WHAT TO DO:
Search the data for the string "depth", and report each line where it is found.

TASK DATA:
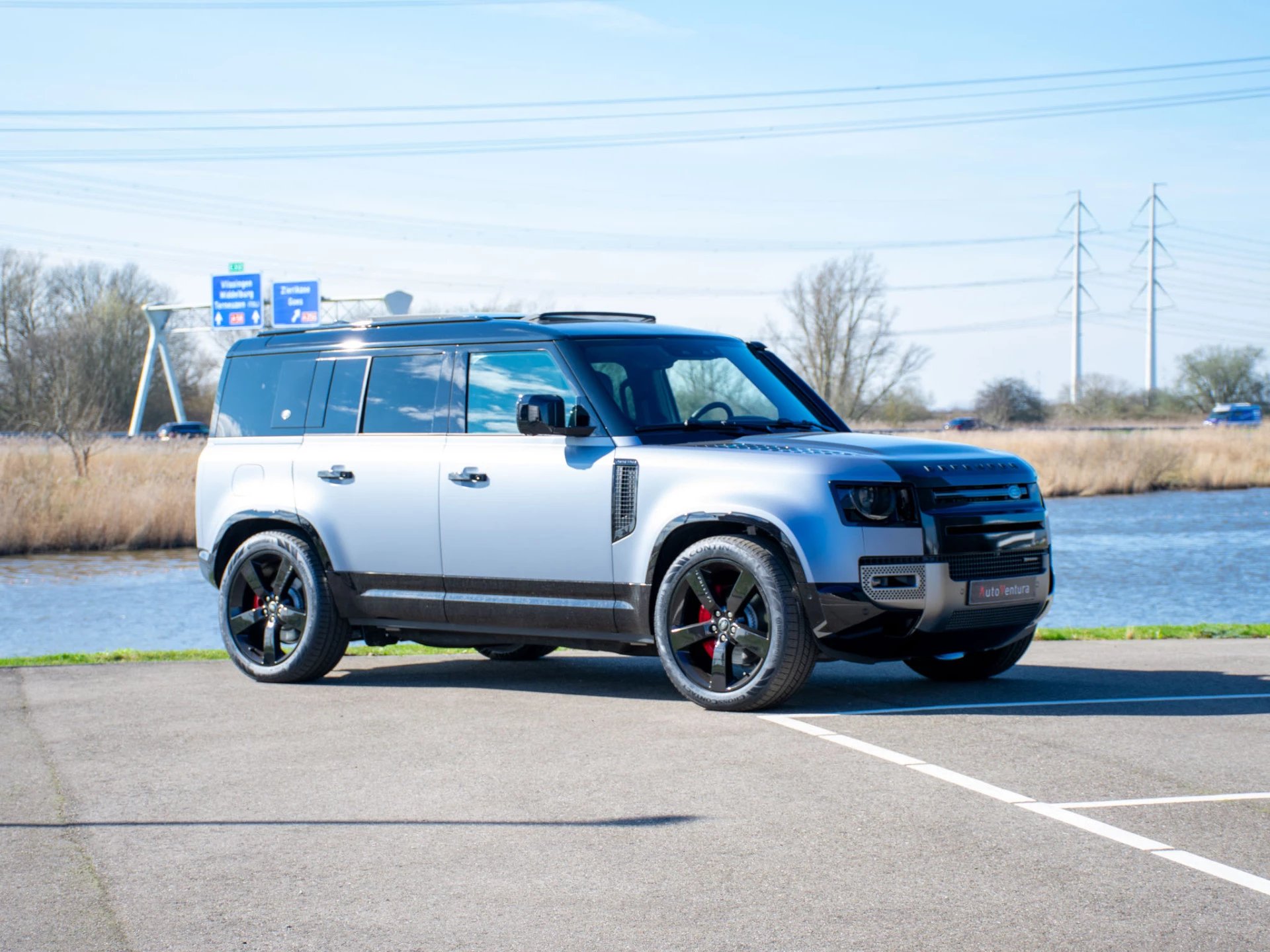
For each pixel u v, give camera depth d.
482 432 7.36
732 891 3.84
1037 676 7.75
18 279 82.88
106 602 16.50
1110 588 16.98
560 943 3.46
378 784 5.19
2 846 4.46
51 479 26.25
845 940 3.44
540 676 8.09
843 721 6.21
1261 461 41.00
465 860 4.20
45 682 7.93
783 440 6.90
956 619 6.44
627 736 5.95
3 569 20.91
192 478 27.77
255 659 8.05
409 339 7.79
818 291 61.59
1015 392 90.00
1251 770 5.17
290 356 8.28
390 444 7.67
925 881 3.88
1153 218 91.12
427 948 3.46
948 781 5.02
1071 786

* * *

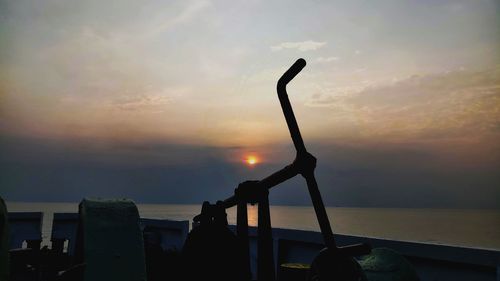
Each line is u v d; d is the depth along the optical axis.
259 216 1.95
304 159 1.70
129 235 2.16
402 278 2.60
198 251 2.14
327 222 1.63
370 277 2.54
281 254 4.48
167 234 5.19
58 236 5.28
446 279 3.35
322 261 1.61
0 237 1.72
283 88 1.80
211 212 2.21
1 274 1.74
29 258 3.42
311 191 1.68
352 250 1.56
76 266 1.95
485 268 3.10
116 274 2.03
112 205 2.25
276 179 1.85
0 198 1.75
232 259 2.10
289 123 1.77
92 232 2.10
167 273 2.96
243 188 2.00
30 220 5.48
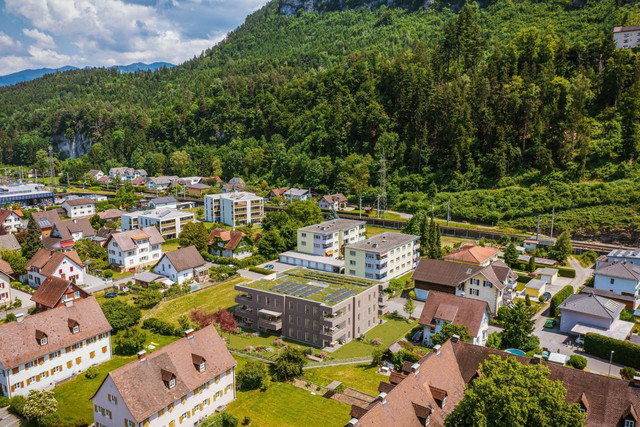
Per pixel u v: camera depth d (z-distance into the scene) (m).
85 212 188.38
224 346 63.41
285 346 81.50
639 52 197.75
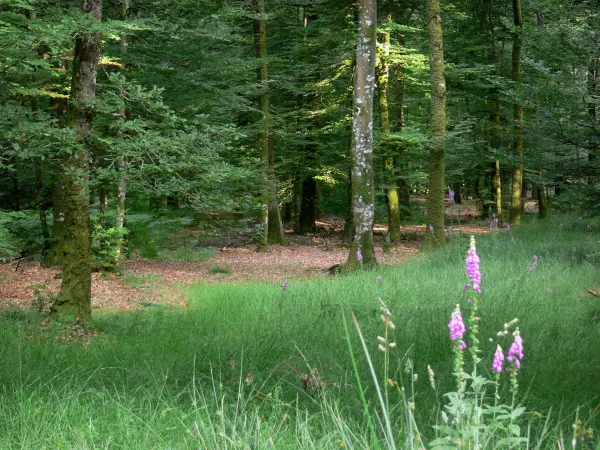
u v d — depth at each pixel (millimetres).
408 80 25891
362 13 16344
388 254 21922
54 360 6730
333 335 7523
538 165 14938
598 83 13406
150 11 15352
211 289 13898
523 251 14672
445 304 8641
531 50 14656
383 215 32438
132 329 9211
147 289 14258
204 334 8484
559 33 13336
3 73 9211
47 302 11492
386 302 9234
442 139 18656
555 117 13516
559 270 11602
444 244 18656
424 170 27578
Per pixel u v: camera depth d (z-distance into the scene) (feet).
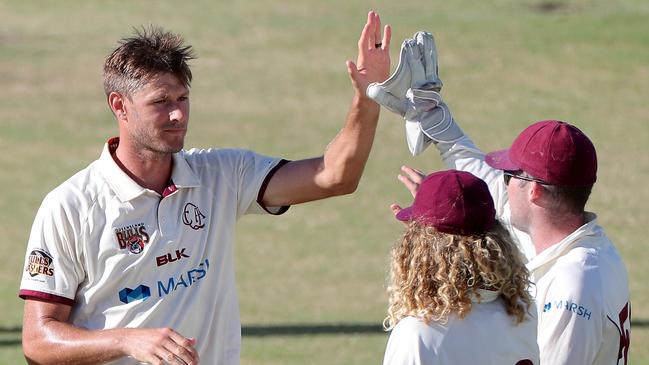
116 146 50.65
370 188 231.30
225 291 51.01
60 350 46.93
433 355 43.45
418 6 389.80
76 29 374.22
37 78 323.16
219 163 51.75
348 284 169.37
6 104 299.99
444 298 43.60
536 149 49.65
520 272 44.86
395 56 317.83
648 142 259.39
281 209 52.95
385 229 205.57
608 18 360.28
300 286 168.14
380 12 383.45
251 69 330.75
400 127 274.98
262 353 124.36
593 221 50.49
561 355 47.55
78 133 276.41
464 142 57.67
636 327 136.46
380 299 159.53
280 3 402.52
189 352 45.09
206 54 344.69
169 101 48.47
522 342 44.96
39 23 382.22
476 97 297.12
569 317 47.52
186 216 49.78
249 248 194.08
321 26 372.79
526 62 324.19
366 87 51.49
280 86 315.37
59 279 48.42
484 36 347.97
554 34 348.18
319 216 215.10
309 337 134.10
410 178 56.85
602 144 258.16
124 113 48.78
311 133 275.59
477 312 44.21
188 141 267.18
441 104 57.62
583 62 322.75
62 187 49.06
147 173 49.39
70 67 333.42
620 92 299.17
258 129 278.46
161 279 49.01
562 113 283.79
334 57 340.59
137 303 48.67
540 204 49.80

FINISHED EXERCISE:
For each pixel u v, give camera depth d.
Each line is u v d; d is the depth along the optical axis.
Per pixel u v: camera depth d (z-distance into the scene) (m).
u v d — depth at each pixel (millimetres).
Per pixel u v: camera depth d (z-distance into the scene) (feet).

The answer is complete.